If you commit too often, the code history will:
- potentially not make sense, making for a confusing history
- present issues if the feature needs to be reverted (which of the sea of commits need to be reverted?)
What if you wanted to revert feature X, which commit/s do you need to revert?
Software development is an iterative process, no one gets everything perfect first time. Committing iteratively demonstrates your ability to attack the task at hand in a measured fashion. No one should ever hold you to account for the quantity of your commits, unless you go over the top. Again, remember the rules: each commit should enhance the codebase and not present any new problems. That is, it should build and the tests pass (at least to the degree they did before).
This blog is maintained within a git repository - here’s my commit history for this blog post!
Now imagine a scenario where two (or more) of you are working on a feature. You may both want or need some refactoring changes. If you make these in a discrete commit, you can all use the changes without the noise of each person’s individual activities. You unblock others, whilst also making merging easier in the future.
This also relates to branching; they’re closely linked.
When to branch
In most cases branching will be mandated by the environment you work in, and the tools you’ll be using. For example, GitHub uses branches to encapsulate changes in a pull request. You can prevent changes to the master
or develop
branches to ensure each change (group of commits on a branch) goes through a review process (the pull request).
I have not come across any scenario where creating a branch causes a problem. On the contrary, I’ve come across problems when branches haven’t been used.
Let’s break it down, a branch (aka a feature branch) is designed to encapsulate a group of changes. These changes might be thrown away, entirely rewritten or in the majority of cases they’ll be promoted into the main history of the codebase - via a merge.
There is value in knowing what changes are contained in each branch and when it was promoted into the codebase. I’ve said before that it is extremely rare for a branch to contain one commit (unless you’re not committing frequently enough). As such a branch will contain many changes. These can be visualised in any source control history tool. They do a pretty good job of depicting when the branch was created and when it was merged, giving you the ability to see the set of commits (changes).
If you don’t branch, you lose all of this capability. Each set of changes appear in the otherwise un-augmented history view. After the event it is nigh-on impossible to detect when a set of changes started or was finished.

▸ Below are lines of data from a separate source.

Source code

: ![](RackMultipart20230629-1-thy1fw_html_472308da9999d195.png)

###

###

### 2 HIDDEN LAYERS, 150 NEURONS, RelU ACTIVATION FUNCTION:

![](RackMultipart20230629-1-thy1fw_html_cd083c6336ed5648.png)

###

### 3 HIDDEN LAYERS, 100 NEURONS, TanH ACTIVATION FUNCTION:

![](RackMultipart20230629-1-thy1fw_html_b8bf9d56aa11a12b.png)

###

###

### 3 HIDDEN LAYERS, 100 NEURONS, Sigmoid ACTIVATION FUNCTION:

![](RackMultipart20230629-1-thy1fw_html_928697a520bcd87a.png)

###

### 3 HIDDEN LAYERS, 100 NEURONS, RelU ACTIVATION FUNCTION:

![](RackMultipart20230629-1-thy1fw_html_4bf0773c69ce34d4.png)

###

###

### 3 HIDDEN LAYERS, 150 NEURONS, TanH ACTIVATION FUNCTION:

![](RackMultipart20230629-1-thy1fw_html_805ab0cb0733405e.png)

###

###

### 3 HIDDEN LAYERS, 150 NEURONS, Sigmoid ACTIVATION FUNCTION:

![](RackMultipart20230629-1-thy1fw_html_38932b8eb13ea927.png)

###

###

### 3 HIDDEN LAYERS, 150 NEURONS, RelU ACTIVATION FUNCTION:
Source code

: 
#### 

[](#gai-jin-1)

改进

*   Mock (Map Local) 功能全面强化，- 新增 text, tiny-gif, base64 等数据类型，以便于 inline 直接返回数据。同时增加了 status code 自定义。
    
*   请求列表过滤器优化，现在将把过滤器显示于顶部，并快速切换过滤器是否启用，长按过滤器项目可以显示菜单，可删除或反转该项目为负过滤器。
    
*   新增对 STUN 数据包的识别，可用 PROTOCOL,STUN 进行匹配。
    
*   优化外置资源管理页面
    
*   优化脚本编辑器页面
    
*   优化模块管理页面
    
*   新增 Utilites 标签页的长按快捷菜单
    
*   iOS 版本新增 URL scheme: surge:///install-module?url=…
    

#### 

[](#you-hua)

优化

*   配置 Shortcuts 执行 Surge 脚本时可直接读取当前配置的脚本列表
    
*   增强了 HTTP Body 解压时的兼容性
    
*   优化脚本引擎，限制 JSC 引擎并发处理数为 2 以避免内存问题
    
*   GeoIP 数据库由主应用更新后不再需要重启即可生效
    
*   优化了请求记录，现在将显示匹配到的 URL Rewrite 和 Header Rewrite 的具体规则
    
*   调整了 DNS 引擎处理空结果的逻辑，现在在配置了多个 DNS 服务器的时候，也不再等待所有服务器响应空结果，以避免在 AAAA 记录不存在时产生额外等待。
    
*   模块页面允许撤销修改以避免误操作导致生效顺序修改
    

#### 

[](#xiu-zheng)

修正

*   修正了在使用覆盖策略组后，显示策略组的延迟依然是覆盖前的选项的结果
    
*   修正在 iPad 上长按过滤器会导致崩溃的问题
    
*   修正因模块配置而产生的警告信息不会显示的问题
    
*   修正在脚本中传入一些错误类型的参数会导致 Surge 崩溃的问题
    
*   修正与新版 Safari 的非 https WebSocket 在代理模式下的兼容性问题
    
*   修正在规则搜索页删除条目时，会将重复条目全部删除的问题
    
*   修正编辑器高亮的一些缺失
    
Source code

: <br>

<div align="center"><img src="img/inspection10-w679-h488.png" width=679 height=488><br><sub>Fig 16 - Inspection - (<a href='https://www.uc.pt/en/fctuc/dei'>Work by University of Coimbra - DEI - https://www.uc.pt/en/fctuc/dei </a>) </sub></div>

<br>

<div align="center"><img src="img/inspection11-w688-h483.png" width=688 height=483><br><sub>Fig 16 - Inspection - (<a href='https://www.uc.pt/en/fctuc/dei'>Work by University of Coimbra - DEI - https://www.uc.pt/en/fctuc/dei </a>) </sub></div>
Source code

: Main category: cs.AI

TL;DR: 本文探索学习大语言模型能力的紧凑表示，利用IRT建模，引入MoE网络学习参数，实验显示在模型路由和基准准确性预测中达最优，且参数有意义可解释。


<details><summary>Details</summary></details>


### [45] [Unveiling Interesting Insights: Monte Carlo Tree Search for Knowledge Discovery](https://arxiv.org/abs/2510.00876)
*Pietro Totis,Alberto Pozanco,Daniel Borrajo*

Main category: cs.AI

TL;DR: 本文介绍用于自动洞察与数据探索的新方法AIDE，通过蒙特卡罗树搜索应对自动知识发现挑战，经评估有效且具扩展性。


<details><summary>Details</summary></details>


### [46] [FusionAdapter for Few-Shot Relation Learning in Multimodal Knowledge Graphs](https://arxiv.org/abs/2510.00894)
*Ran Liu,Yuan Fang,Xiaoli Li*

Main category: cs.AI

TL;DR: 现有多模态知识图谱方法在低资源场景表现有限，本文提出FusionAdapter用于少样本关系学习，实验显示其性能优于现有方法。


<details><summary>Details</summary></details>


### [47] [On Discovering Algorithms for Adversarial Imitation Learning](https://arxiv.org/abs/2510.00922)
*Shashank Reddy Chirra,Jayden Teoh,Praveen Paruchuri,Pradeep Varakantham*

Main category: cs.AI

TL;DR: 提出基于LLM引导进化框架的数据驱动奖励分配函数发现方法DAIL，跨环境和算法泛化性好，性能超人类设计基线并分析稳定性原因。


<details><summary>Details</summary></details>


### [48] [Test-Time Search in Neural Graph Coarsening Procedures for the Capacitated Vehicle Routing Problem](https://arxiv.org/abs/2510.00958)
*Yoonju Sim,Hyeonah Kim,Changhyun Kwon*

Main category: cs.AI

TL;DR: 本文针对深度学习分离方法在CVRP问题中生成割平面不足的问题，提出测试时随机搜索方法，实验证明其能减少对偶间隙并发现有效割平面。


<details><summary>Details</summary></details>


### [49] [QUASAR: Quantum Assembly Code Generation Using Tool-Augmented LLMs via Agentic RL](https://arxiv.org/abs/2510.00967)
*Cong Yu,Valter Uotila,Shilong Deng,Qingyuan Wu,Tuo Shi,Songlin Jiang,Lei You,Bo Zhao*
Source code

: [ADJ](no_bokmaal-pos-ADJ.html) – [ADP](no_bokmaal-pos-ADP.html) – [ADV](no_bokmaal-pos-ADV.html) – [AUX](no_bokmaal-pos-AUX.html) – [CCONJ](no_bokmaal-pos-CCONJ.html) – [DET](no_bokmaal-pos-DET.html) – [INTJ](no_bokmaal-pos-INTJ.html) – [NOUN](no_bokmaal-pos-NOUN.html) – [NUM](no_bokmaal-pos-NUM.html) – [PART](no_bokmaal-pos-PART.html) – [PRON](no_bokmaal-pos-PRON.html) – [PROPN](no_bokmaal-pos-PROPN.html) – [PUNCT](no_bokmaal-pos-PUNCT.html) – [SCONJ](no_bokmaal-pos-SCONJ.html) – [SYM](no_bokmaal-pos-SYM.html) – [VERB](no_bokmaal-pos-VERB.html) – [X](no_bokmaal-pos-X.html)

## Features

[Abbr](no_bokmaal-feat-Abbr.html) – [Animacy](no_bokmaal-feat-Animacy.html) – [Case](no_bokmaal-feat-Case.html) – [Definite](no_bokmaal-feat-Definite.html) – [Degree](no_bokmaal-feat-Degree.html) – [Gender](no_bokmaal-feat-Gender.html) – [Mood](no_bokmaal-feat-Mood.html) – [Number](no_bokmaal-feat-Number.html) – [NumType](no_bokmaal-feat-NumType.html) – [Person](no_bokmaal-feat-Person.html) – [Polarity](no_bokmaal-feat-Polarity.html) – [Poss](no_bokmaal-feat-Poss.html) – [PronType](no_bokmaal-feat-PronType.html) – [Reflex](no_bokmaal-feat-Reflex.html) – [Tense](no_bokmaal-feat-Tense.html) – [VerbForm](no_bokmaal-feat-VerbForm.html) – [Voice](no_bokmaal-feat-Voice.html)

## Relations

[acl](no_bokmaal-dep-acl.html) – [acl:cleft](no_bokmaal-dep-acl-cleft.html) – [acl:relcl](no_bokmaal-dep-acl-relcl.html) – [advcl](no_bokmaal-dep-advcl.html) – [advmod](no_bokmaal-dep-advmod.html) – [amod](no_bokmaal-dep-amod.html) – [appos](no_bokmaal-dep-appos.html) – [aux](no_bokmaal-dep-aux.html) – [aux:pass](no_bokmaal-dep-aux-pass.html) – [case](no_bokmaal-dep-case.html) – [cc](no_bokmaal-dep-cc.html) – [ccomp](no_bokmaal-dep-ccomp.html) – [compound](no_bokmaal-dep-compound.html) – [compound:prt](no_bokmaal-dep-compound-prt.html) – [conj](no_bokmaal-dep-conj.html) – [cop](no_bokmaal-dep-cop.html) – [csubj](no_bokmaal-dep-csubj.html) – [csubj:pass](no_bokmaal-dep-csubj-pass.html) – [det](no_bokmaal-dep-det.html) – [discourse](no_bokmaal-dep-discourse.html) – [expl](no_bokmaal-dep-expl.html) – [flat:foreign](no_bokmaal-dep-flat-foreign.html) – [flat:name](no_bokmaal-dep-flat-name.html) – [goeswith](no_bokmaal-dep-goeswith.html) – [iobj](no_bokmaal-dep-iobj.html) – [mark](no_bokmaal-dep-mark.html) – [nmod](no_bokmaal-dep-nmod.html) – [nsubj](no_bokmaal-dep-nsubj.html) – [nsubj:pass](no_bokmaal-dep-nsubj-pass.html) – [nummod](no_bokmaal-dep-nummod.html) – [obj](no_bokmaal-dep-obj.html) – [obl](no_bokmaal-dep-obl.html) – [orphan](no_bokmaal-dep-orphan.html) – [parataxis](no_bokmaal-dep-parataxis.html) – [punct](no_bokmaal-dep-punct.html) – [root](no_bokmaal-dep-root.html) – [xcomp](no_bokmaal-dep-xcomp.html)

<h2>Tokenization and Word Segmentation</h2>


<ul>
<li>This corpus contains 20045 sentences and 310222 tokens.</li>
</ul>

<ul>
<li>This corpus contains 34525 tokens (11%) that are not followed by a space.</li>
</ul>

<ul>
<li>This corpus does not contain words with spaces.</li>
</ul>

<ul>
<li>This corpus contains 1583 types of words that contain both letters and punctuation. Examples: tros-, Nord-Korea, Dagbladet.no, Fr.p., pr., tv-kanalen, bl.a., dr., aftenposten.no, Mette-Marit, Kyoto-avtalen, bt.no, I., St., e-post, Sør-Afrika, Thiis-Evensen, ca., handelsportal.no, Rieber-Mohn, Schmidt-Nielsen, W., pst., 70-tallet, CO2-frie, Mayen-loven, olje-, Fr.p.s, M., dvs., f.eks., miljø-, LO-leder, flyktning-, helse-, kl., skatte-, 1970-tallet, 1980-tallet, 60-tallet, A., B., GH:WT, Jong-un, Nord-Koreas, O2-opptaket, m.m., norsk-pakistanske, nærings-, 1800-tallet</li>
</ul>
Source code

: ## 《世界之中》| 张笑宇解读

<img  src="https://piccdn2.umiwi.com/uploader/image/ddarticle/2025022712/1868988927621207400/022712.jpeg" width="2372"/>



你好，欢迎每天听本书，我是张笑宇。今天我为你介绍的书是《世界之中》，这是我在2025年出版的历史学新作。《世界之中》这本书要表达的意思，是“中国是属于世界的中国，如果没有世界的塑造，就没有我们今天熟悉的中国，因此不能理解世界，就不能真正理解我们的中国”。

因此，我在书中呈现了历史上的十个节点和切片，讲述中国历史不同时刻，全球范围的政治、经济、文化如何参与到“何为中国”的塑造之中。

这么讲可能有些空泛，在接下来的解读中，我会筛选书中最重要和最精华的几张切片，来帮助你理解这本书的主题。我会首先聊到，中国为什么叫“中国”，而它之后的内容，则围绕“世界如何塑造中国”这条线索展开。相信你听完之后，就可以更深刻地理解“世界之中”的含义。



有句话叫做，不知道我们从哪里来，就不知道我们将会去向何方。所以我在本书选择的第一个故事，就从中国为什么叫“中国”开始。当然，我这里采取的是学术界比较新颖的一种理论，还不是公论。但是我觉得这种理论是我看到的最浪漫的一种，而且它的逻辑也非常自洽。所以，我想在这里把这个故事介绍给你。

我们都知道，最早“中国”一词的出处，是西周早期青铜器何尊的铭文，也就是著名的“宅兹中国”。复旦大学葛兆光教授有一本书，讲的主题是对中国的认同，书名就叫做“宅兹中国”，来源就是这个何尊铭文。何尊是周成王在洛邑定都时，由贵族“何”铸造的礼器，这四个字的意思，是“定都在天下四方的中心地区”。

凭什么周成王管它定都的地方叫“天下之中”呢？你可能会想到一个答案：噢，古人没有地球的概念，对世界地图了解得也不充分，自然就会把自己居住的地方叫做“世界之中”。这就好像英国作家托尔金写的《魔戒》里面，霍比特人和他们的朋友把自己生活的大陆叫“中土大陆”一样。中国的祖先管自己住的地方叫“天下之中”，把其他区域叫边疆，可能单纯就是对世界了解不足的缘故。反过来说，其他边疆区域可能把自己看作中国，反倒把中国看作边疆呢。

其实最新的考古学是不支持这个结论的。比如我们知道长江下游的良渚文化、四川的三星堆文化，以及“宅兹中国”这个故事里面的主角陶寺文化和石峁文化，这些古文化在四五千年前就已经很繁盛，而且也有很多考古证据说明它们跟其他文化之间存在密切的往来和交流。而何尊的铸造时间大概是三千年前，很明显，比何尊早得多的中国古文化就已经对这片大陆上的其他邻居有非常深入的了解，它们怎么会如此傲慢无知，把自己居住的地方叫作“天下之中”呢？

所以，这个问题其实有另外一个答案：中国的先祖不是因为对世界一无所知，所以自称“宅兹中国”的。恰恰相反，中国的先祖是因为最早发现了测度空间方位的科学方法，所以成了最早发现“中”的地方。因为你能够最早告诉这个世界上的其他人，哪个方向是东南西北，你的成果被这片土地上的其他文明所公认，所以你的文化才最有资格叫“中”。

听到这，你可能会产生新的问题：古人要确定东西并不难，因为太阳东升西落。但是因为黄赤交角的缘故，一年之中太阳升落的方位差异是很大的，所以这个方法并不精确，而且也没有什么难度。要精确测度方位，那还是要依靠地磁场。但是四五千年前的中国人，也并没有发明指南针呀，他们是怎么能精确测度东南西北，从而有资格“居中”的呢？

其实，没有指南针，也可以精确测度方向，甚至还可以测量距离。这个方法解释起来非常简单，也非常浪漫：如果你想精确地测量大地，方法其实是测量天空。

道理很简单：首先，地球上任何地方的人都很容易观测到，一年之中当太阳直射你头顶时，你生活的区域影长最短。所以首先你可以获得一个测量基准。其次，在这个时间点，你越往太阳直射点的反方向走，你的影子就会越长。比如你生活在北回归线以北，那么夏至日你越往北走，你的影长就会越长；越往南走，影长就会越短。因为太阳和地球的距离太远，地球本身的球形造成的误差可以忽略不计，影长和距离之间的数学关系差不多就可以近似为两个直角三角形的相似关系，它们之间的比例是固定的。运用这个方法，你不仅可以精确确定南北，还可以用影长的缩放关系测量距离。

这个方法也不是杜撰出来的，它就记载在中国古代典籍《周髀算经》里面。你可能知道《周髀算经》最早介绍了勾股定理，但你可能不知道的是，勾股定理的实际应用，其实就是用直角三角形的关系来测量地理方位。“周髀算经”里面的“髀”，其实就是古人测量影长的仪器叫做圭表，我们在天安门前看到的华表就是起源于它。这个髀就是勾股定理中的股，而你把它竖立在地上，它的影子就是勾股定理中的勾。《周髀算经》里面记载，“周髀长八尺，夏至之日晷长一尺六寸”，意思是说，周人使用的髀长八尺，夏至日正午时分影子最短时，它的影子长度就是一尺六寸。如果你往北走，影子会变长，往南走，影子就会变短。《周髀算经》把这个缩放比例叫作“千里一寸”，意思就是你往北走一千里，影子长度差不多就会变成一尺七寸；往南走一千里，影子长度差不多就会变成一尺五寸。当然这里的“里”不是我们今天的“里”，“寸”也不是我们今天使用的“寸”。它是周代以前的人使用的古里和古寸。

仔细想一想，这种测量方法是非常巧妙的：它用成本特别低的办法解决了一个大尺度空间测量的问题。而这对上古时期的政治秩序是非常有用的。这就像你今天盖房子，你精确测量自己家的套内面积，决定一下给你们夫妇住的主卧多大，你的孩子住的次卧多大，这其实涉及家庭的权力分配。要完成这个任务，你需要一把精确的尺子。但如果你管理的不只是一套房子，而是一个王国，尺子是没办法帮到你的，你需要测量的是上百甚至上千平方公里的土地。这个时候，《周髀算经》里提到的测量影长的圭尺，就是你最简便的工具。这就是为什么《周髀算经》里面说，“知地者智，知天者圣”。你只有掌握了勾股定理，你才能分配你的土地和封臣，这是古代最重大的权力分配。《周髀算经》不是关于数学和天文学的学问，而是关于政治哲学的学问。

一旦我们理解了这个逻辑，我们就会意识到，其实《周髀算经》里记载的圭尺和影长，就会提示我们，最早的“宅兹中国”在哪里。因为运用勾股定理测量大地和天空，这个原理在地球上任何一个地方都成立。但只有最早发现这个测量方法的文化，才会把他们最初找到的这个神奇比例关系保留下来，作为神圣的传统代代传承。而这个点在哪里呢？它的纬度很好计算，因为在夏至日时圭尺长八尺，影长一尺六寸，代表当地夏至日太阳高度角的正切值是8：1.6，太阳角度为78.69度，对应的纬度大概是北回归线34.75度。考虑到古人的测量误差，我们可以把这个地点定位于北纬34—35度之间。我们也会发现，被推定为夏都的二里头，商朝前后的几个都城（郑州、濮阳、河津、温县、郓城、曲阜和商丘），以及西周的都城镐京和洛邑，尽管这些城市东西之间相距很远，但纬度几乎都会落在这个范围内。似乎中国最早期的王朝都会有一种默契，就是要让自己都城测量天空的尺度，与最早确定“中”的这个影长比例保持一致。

As a side note, remember the above points when merging branches. You should - in my opinion - always merge a branch into where you eventually want it, never rebase it. You’ll lose all of the branch information, just as if you committed all the changes directly onto the target branch.
Ok, rant over 🙄
Generally create a branch for every feature you’re working on. Commit all your changes there. Then when you’re done, merge it (pull request or not) to wherever it needs to go.
Simples 😀
Now what about that scenario I talked about earlier. Remember, there are a few of you all working on a feature. Each of you need a single change, so how do save having to repeat the work? Simple…
Create a branch, make your shared refactoring changes there. Keep the branch, you don’t need to merge it yet. Don’t forget this is your feature branch.
Now you and the others working on their own discrete features can branch off this branch for their individual tasks. Each branch can have nice small discrete commits pushed to it. Then when the task is complete, merge it back to the shared branch.
If you find more shared changes you all need, commit them to the shared branch. When all of you have finished and merged your changes to the shared branch, merge it wherever it needs to go.
One last thing. There is nothing more time consuming and troublesome than having to maintain a long lived feature branch. Merge the branch as soon as possible, or discard it. Of course if you make small commits some of them could be ‘cherry picked’ across if appropriate. But otherwise merge it or get rid. It takes so long and ultimately introduces risk and delays keeping them up to date.